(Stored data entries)
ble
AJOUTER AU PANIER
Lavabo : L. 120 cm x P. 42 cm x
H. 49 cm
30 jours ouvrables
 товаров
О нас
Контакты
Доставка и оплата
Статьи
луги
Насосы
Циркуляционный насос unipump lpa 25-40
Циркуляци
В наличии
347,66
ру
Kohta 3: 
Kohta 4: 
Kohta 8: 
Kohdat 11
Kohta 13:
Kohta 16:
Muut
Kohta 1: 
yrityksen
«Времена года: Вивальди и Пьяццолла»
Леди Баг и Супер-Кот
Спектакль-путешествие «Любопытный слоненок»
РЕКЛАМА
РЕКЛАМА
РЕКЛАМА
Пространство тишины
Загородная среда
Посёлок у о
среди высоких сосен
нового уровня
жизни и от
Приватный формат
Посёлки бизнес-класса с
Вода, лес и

--

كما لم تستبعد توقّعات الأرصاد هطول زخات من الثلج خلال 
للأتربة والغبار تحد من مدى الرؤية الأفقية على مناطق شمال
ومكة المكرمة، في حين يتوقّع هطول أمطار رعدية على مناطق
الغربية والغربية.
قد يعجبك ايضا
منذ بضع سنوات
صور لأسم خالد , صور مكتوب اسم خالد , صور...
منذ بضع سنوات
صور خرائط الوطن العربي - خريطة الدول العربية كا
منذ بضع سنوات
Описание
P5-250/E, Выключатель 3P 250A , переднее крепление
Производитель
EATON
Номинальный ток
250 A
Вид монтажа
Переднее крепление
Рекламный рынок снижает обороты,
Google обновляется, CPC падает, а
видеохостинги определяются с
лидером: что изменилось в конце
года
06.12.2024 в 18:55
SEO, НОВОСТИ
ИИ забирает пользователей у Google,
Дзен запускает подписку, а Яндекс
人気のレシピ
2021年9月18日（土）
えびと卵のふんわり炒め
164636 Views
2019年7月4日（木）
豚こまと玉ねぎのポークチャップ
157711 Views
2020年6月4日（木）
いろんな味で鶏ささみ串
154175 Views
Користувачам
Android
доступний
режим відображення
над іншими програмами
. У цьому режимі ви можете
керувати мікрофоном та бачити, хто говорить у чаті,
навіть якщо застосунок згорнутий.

--

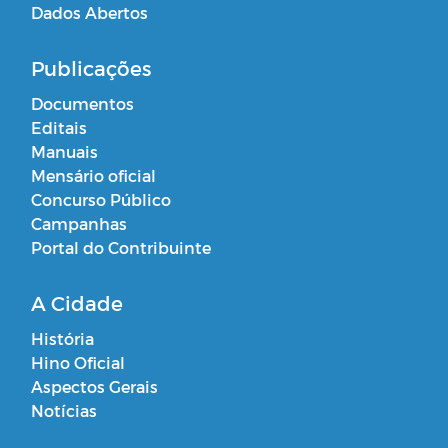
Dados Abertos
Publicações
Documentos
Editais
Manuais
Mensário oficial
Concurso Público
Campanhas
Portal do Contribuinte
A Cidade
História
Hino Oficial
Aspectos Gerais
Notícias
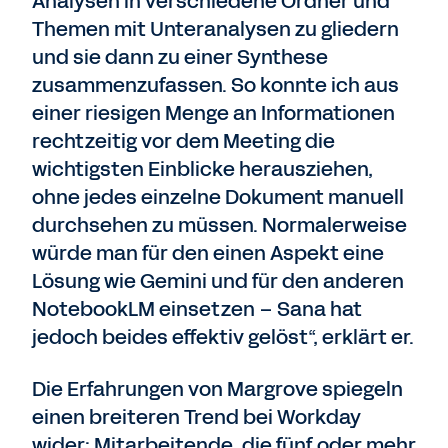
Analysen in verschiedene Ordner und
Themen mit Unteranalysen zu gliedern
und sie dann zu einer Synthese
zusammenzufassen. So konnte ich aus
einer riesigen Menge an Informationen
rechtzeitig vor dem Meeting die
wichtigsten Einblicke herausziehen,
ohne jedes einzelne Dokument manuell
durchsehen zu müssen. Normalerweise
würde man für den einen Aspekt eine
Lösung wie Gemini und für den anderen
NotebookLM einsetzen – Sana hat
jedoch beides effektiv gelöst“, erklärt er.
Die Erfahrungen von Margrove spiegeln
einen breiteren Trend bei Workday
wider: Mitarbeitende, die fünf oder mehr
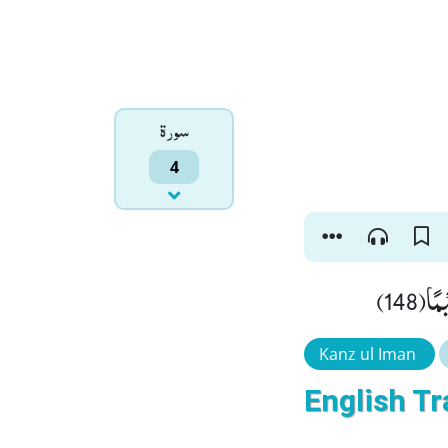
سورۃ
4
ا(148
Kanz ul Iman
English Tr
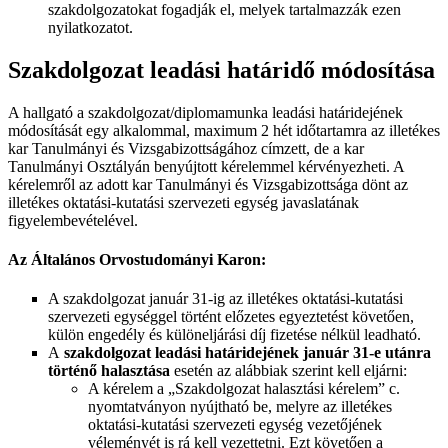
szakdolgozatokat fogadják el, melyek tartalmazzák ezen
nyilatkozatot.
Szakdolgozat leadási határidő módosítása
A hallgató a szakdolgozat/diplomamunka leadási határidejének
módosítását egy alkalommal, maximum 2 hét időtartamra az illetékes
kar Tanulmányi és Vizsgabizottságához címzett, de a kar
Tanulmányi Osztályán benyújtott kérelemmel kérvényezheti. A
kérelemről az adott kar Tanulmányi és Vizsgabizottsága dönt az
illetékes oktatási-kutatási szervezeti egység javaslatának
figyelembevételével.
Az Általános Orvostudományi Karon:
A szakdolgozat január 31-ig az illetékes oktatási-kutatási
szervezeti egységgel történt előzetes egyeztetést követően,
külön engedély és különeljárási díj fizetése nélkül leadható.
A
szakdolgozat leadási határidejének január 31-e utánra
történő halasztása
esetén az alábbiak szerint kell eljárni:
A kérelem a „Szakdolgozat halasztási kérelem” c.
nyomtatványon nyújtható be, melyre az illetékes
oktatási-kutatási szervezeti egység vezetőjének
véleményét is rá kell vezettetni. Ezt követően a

▶ **What the exercise asks**
Using the records above, restate word for word the lines from the one with "Загородная среда" through the one with "Вода, лес и", both included.

▶ **Output for this exercise**
Загородная среда
Посёлок у о
среди высоких сосен
нового уровня
жизни и от
Приватный формат
Посёлки бизнес-класса с
Вода, лес и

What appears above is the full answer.